Bir mikdar sonra, Risâle-i Nûr’un gizli düşmanları, fütûhât-ı Nûriyeyi çekemediler. Hükûmeti aleyhimize sevk ettiler. Yine hayat bana ağır gelmeye başladı. Birden inâyet-i Rabbâniye tecellî etti. En ziyâde Nûrlara muhtaç olan alâkadâr me’murlar, vazîfeleri i‘tibâriyle, müsâdere edilen Nûr Risâlelerini kemâl-i merâk ve dikkatle mütâlaa ettiler. Fakat Nûrlar, onların kalblerini kendine tarafdâr eyledi. Tenkîd yerinde takdîre başladılar. Nûr dershânesi çok genişlendi. Maddî zararımızdan yüz derece ziyâde menfaat verdi. Sıkıntılı telâşlarımızı hiçe indirdi. Sonra gizli düşman münâfıklar, hükûmetin nazar-ı dikkatini benim şahsıma çevirdiler. Eski siyâsî hayatımı hâtırlattırdılar. Hem adliyeyi, hem maârif dâiresini, hem zâbıtayı, hem dâhiliye vekâletini evhâmlandırdılar. Partilerin cereyânlarıyla ve komünistlerin perdesinde anarşistlerin tahrîkâtıyla o evhâm genişlendi. Bizi tazyîk ve tevkîf ettiler ve ellerine geçen risâleleri müsâdereye başladılar. Nûr şâkirdlerinin fa‘âliyetine tevakkuf geldi. Benim şahsımı çürütmek fikriyle bir kısım resmî me’murlar, hiç kimsenin inanmayacağı isnâdlarda bulundular. Pek acîb iftirâları işâaya çalıştılar. Fakat kimseyi inandıramadılar.

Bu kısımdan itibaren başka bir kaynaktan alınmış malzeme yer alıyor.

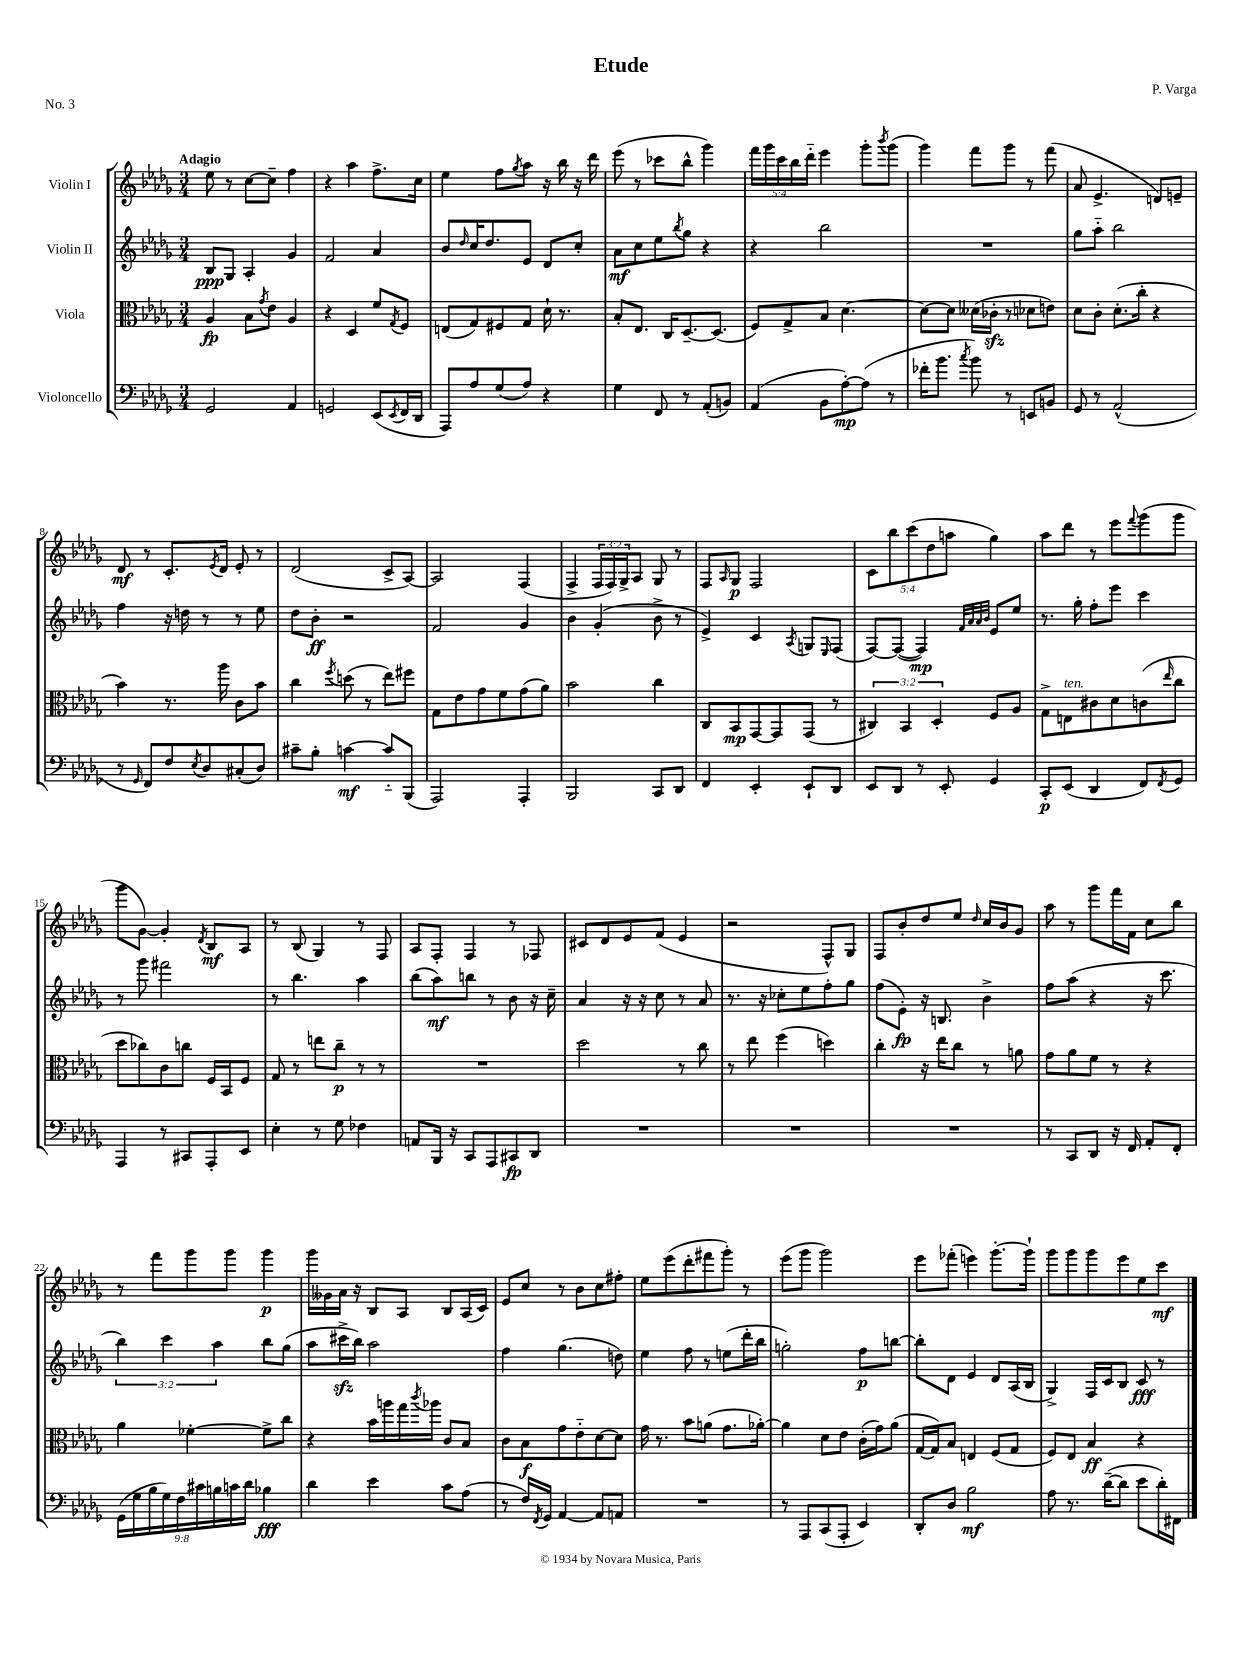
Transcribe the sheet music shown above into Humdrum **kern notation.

Sonra pek âdî bahanelerle ve zemherîrin en şiddetli soğuk günlerinde beni tevkîf ederek, büyük ve gāyet soğuk ve iki gün, sobasız bir koğuşta tecrîd-i mutlak içinde hapsettiler.
Hâşiye: Nûr’un te’lîfzamanı üç sene evvel bitmiş olduğundan bu Onbeşinci Recâ, ileride bir nûrcu tarafından İhtiyârlar Lem‘ası’nın tekmîline ve te’lîfine me’haz olmak üzere yazılmıştır.
Sayfa 272
Ben küçük odamda günde birkaç def‘a soba yakarken ve dâimâ mangalımda ateş bulunurken, za‘fiyetten ve hastalıktan zor dayanabilirdim. Şimdi ise, bu vaz‘iyette hem soğuktan bir sıtma, hem dehşetli bir sıkıntı ve hiddet içinde çırpınırken, bir inâyet-i İlâhiye ile bir hakîkat kalbimde inkişâf etti. Ma‘nen denildi ki: “Sen hapse medrese-i Yûsufiye nâmını vermişsin. Hem Denizli’de sıkıntınızdan bin derece ziyâde, hem ferah, hem ma‘nevî kâr, hem oradaki mahbûsların Nûrlardan istifâdeleri, hem büyük dâirelerde Nûrların fütûhâtı gibi neticeler, size şekvâ yerinde binler şükrettirdi. Herbir saat hapsinizi ve sıkıntınızı, on saat ibâdet hükmüne getirdi. O fânî saatleri bâkîleştirdi. İnşâallâh bu üçüncü medrese-i Yûsufiyedeki musibetzedelerin Nûrlardan istifâdeleri ve teselli bulmaları, senin bu soğuk ve ağır sıkıntını harâretlendirip, sevinçlere çevirecek ve hiddet ettiğin adamlar eğer aldanmışlarsa, bilmeyerek sana zulmediyorlar. Onlar hiddete lâyık değiller. Eğer bilerek ve garazla ve dalâlet hesabına seni incitiyorlar ve işkence ediyorlarsa, onlar pek yakın bir zamanda ölümün i‘dâm-ı ebedîsiyle kabrin haps-i münferidine girecekler ve dâimî sıkıntı ve azab çekecekler. Sen onların zulmü yüzünden hem sevab, hem fânî saatlerini bâkîleştirmeyi, hem ma‘nevî lezzetleri, hem vazîfe-i ilmiye ve diniyeyi ihlâs ile yapmasını kazanıyorsun” diye ruhuma ihtâr edildi. Ben de bütün kuvvetimle “Elhamdülillâh!” dedim. İnsaniyet damarıyla o zâlimlere acıdım. “Yâ Rabbi! Onları ıslah eyle!” diye, duâ ettim.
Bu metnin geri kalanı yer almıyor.